I'm writing some logging C code for an ARM9 processor. This code will record some data if a dynamic module is present. The module will usually not be present in a production build, but the logging code will always be compiled in. The idea is that if a customer encounters a bug, we can load this module, and the logging code will dump debugging information.
The logging code must have minimal impact when the module is not present, so every cycle counts. In general, the logging code looks something like this:
__inline void log_some_stuff(Provider *pProvider, other args go here...)
{
if (NULL == pProvider)
return;
... logging code goes here ...
}
With optimization on, RVCT 4.0 generates code that looks like this:
ldr r4,[r0,#0x2C] ; pProvider,[r0,#44]
cmp r4,#0x0 ; pProvider,#0
beq 0x23BB4BE (usually taken)
... logging code goes here...
... regular code starts at 0x23BB4BE
This processor has no branch predictor, and my understanding is that there is a 2 cycle penalty whenever a branch is taken (no penalty if the branch is not taken).

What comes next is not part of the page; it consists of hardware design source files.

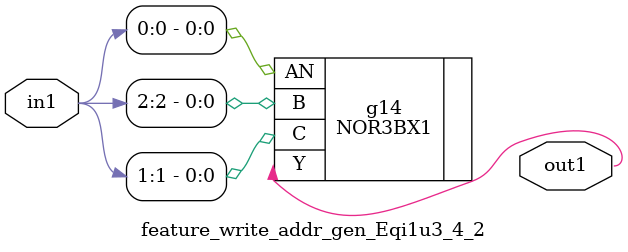
<source format=v>
`timescale 1ps / 1ps


module feature_write_addr_gen_Eqi1u3_4_2(in1, out1);
  input [2:0] in1;
  output out1;
  wire [2:0] in1;
  wire out1;
  NOR3BX1 g14(.AN (in1[0]), .B (in1[2]), .C (in1[1]), .Y (out1));
endmodule



</source>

I would like the common case, where NULL == pProvider
, to be the fast case, where the branch is not taken. How can I make RVCT 4.0 generate code like this?
I've tried using __builtin_expect
as follows:
if (__builtin_expect(NULL == pProvider, 1))
return;
Unfortunately, this has no impact on the generated code. Am I using __builtin_expect
incorrectly? Is there another method (hopefully without inline assembly)?